# im going to catch bats tonight



## connor 1213 (Apr 6, 2009)

hey 

thought i would make a thread....to tell yous all that at half eight tonight im going to catch bats! tag them! and let them go!

so it should be really good!


----------



## x_Living_Dead_Girl_x (Feb 16, 2009)

Forgive my ignorance, but why?


----------



## kersh (Nov 12, 2009)

this should be intrestin as how are you going to do it as these can fly very fast and turn at an angle quicker so you would need a large net.... does this kind of thing require a licence as i thought bats were protected here in the uk


----------



## Woodsman (Aug 12, 2008)

connor 1213 said:


> hey
> 
> thought i would make a thread....to tell yous all that at half eight tonight im going to catch bats! tag them! and let them go!
> 
> so it should be really good!


 Seeing as you are an RSPB member I presume you are attending an organised bat night.
If not,may I remind you that what you are proposing is a criminal offence without a licence.


----------



## Lucky Eddie (Oct 7, 2009)

connor 1213 said:


> hey
> 
> thought i would make a thread....to tell yous all that at half eight tonight im going to catch bats! tag them! and let them go!
> 
> so it should be really good!


My cat did that the other night................twice!


----------



## connor 1213 (Apr 6, 2009)

yo

wasn't catch and tag :blush:

wasnt what i thought it would be like.....but it was really fun

we have bat trackers and had to find the bats.....also something about moths but not very interested in that.....

and yes it was RSPB


----------



## Zoo-Man (Apr 12, 2008)

connor 1213 said:


> yo
> 
> wasn't catch and tag :blush:
> 
> ...

Objective 1: Return the passage of the bat thread between "## Woodsman (Aug" and "without a licence.", inclusive.
The bat thread and the listing have no connection to each other.

Supplied records:
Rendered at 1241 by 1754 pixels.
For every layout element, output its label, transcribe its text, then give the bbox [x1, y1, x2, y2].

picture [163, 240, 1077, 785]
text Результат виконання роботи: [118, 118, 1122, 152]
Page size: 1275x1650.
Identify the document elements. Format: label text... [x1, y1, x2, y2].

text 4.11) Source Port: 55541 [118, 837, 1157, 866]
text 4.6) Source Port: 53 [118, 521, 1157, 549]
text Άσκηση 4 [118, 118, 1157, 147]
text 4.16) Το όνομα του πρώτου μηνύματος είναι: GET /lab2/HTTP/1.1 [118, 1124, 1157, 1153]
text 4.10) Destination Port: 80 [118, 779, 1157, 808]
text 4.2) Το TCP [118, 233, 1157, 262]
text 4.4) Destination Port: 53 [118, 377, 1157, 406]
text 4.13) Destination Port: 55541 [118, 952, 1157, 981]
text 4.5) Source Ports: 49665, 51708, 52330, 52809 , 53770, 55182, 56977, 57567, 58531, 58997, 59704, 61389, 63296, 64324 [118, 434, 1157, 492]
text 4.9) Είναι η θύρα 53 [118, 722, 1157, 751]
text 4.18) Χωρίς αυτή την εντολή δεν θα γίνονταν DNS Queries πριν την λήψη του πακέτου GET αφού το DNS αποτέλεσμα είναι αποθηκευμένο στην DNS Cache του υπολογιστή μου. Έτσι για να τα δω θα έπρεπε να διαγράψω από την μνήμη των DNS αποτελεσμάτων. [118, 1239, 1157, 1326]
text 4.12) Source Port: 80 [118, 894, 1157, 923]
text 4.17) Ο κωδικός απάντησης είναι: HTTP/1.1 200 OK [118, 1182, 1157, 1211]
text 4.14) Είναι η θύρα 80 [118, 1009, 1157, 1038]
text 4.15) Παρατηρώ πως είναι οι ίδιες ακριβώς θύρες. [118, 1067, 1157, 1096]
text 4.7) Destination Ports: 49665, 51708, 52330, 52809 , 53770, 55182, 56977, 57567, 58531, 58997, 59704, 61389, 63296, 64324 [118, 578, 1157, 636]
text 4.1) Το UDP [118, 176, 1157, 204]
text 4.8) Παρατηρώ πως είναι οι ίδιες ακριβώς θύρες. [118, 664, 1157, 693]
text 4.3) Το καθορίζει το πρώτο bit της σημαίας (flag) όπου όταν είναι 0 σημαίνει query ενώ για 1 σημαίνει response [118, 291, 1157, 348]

Objective 2: Rewrite the listing so that "Page size" becomes "Canvas size", with every other part of the listing left the same.

Written solution 1:
## Woodsman (Aug 12, 2008)

connor 1213 said:


> hey
> 
> thought i would make a thread....to tell yous all that at half eight tonight im going to catch bats! tag them! and let them go!
> 
> so it should be really good!


 Seeing as you are an RSPB member I presume you are attending an organised bat night.
If not,may I remind you that what you are proposing is a criminal offence without a licence.

Written solution 2:
Rendered at 1241 by 1754 pixels.
For every layout element, output its label, transcribe its text, then give the bbox [x1, y1, x2, y2].

picture [163, 240, 1077, 785]
text Результат виконання роботи: [118, 118, 1122, 152]
Canvas size: 1275x1650.
Identify the document elements. Format: label text... [x1, y1, x2, y2].

text 4.11) Source Port: 55541 [118, 837, 1157, 866]
text 4.6) Source Port: 53 [118, 521, 1157, 549]
text Άσκηση 4 [118, 118, 1157, 147]
text 4.16) Το όνομα του πρώτου μηνύματος είναι: GET /lab2/HTTP/1.1 [118, 1124, 1157, 1153]
text 4.10) Destination Port: 80 [118, 779, 1157, 808]
text 4.2) Το TCP [118, 233, 1157, 262]
text 4.4) Destination Port: 53 [118, 377, 1157, 406]
text 4.13) Destination Port: 55541 [118, 952, 1157, 981]
text 4.5) Source Ports: 49665, 51708, 52330, 52809 , 53770, 55182, 56977, 57567, 58531, 58997, 59704, 61389, 63296, 64324 [118, 434, 1157, 492]
text 4.9) Είναι η θύρα 53 [118, 722, 1157, 751]
text 4.18) Χωρίς αυτή την εντολή δεν θα γίνονταν DNS Queries πριν την λήψη του πακέτου GET αφού το DNS αποτέλεσμα είναι αποθηκευμένο στην DNS Cache του υπολογιστή μου. Έτσι για να τα δω θα έπρεπε να διαγράψω από την μνήμη των DNS αποτελεσμάτων. [118, 1239, 1157, 1326]
text 4.12) Source Port: 80 [118, 894, 1157, 923]
text 4.17) Ο κωδικός απάντησης είναι: HTTP/1.1 200 OK [118, 1182, 1157, 1211]
text 4.14) Είναι η θύρα 80 [118, 1009, 1157, 1038]
text 4.15) Παρατηρώ πως είναι οι ίδιες ακριβώς θύρες. [118, 1067, 1157, 1096]
text 4.7) Destination Ports: 49665, 51708, 52330, 52809 , 53770, 55182, 56977, 57567, 58531, 58997, 59704, 61389, 63296, 64324 [118, 578, 1157, 636]
text 4.1) Το UDP [118, 176, 1157, 204]
text 4.8) Παρατηρώ πως είναι οι ίδιες ακριβώς θύρες. [118, 664, 1157, 693]
text 4.3) Το καθορίζει το πρώτο bit της σημαίας (flag) όπου όταν είναι 0 σημαίνει query ενώ για 1 σημαίνει response [118, 291, 1157, 348]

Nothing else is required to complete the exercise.